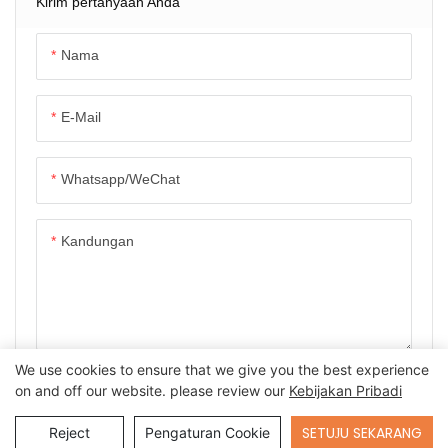
Pembelajaran Robot |
Kirim pertanyaan Anda
Muatan Tinggi, Manipulasi
Dua Tangan &
Nama
Teleoperasi Jarak Jauh
E-Mail
Whatsapp/WeChat
Kandungan
We use cookies to ensure that we give you the best experience
KIRIM PERTANYAAN SEKARANG
on and off our website. please review our
Kebijakan Pribadi
Send Inquiry
SETUJU SEKARANG
Reject
Pengaturan Cookie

◆ Problem requirements: Each line that mentions the string "SEKARANG" must be copied from the listing.

◆ Answer box:
KIRIM PERTANYAAN SEKARANG
SETUJU SEKARANG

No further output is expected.